The importance therefore of studying the grammar, so to speak, of the arts becomes apparent, as it is by this means alone that we can trace out the origin and evolution of culture in the earliest times.

The task before us is to follow by means of them the succession of ideas by which the mind of man has developed, from the simple to the complex, and from the homogeneous to the heterogeneous; to work out step by step, by the use of such symbols as the arts afford, that law of contiguity by which the mind has passed from simple cohesion of states of consciousness to the association of ideas, and so on to broader generalizations.

This development has to be considered under the two heads of culture and constitution, that is to say, that we have to consider not only the succession of ideas in the mind resulting from experience, but also the development by inheritance of the internal organism of the mind itself, or, to use the words of Mr. Herbert Spencer, ‘In the progress of life at large, as in the progress of the individual, the adjustment of inner tendencies to outer persistencies must begin with the simple and advance to the complex, seeing that, both within and without, complex relations, being made up of simple ones, cannot be established before simple ones have been established’ (Princ. of Psych., i3, p. 426).

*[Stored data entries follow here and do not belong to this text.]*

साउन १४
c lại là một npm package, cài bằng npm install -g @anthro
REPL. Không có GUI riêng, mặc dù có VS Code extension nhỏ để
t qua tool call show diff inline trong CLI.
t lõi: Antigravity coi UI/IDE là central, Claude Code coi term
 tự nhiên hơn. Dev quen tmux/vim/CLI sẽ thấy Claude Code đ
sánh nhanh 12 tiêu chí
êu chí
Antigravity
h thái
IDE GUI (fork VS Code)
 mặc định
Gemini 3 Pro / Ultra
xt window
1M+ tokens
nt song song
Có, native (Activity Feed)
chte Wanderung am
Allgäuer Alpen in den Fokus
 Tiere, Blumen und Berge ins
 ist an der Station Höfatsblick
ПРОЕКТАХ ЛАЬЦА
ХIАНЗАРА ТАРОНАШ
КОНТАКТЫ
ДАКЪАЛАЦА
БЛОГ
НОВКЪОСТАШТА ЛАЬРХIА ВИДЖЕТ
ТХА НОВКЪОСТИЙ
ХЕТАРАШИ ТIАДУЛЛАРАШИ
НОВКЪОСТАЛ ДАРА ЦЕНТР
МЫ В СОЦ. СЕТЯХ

We find no difficulty in assenting to the general proposition that culture has been a work of progress. Our difficulty lies in realizing the slow stages of its early development, owing to the complexities both of our mental constitution and of the contemporaneous culture from which experience is drawn, or, again to use Mr. Spencer’s more expressive words, of our ‘inner tendencies’, and ‘outer persistencies’; we are apt to regard as intuitive, if not congenital, many simple ideas which in early culture can only have been worked out through the exercise of experience and reason during a long course of ages.

We see this error of our own minds constantly displayed in the education of children. The ideas in a child’s mind, like those of mankind at large, are necessarily built up in sequence. The instructor makes use of some word, the meaning of which is clearly understood by him, but which does not fall into the sequence of the child’s reasoning; the conception associated with it in the child’s mind must, however, necessarily conform to such sequence. Hence a confusion of ideas, which is often attributed to the stupidity of the child, but which is in reality due to the inexperience of the instructor; as, for instance, in the case exemplified by Pip, in Dickens’ Great Expectations, who, having imbibed the precept that he was to ‘walk in the same all the days of his life’, was led by his sequence of ideas to infer therefrom that he was invariably to walk to school by the same path, and on no account go round by the pastrycook’s.

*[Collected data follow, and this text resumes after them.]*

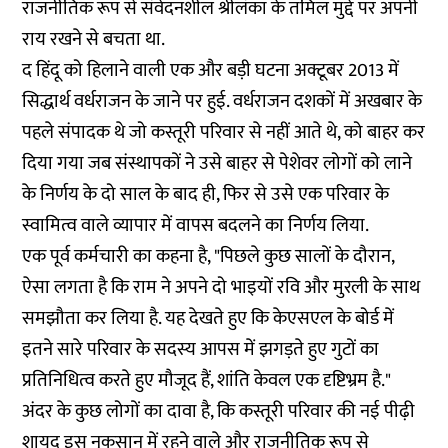
राजनीतिक रूप से संवेदनशील श्रीलंका के तमिल मुद्दे पर अपनी
राय रखने से बचता था.
द हिंदू को हिलाने वाली एक और बड़ी घटना अक्टूबर 2013 में
सिद्धार्थ वर्धराजन
के जाने पर हुई. वर्धराजन दशकों में अखबार के
पहले संपादक थे जो कस्तूरी परिवार से नहीं आते थे, को बाहर कर
दिया गया जब संस्थापकों ने उसे बाहर से पेशेवर लोगों को लाने
के निर्णय के दो साल के बाद ही, फिर से उसे एक परिवार के
स्वामित्व वाले व्यापार में वापस बदलने का निर्णय लिया.
एक पूर्व कर्मचारी का कहना है, "पिछले कुछ सालों के दौरान,
ऐसा लगता है कि राम ने अपने दो भाइयों रवि और मुरली के साथ
समझौता कर लिया है. यह देखते हुए कि केएसएल के बोर्ड में
इतने सारे परिवार के सदस्य आपस में झगड़ते हुए गुटों का
प्रतिनिधित्व करते हुए मौजूद हैं, शांति केवल एक दृष्टिभ्रम है."
अंदर के कुछ लोगों का दावा है, कि कस्तूरी परिवार की नई पीढ़ी
शायद इस नुकसान में रहने वाले और राजनीतिक रूप से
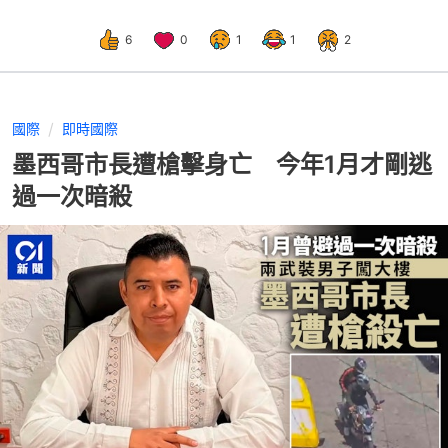
6
0
1
1
2
國際
即時國際
墨西哥市長遭槍擊身亡 今年1月才剛逃
過一次暗殺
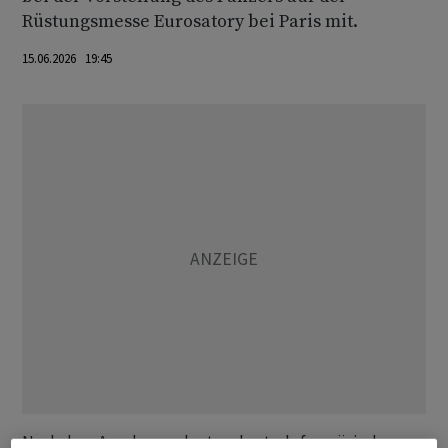
Rüstungsmesse Eurosatory bei Paris mit.
15.06.2026 19:45
Nach dem Aus des geplanten deutsch-französischen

And so in studying savages and early races whose mental development corresponds in some degree to that of children, we have to guard against this automorphism, as Mr. Spencer terms it; that is to say, the tendency to estimate the capacity of others by our own, which appears almost completely to incapacitate some people from dealing with the subject.

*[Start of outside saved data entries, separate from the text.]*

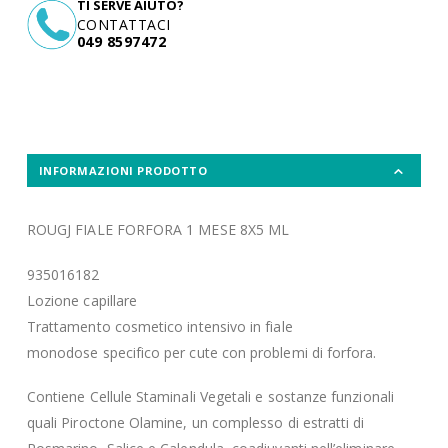
TI SERVE AIUTO?
CONTATTACI
049 8597472
INFORMAZIONI PRODOTTO
ROUGJ FIALE FORFORA 1 MESE 8X5 ML
935016182
Lozione capillare
Trattamento cosmetico intensivo in fiale
monodose specifico per cute con problemi di forfora.
Contiene Cellule Staminali Vegetali e sostanze funzionali
quali Piroctone Olamine, un complesso di estratti di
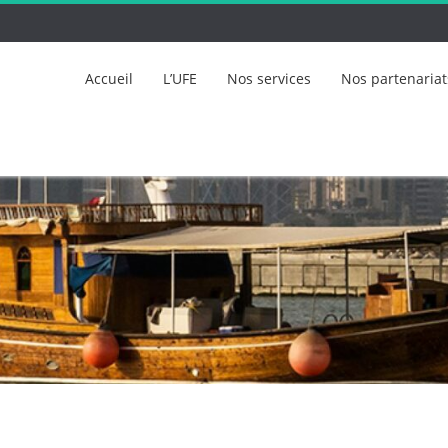
Accueil
L’UFE
Nos services
Nos partenariat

The question of the free will of man enters largely into this study. I shall not be expected to say much upon a subject which has so lately occupied the attention of the public, having been discussed by some of our ablest scientists; but I cannot avoid quoting, in reference to this point, a passage from Dr. Carpenter’s Mental Physiology, who in this controversy is certainly entitled to be regarded as the champion of free will; and therefore by quoting him we run no risk of overstating the case against free will. ‘Our mental activity,’ he says (p. 25), is ‘entirely spontaneous or automatic, being determined by our congenital nervous organism.... It may be stated as a fundamental principle that the will can never originate any form of mental activity....’ But it has the power, he continues, of selecting any one out of several objects that present themselves either simultaneously or successively before the mental vision, and of so limiting and intensifying the impression which that particular object makes upon the consciousness, that all others shall be for the time non-existent to it.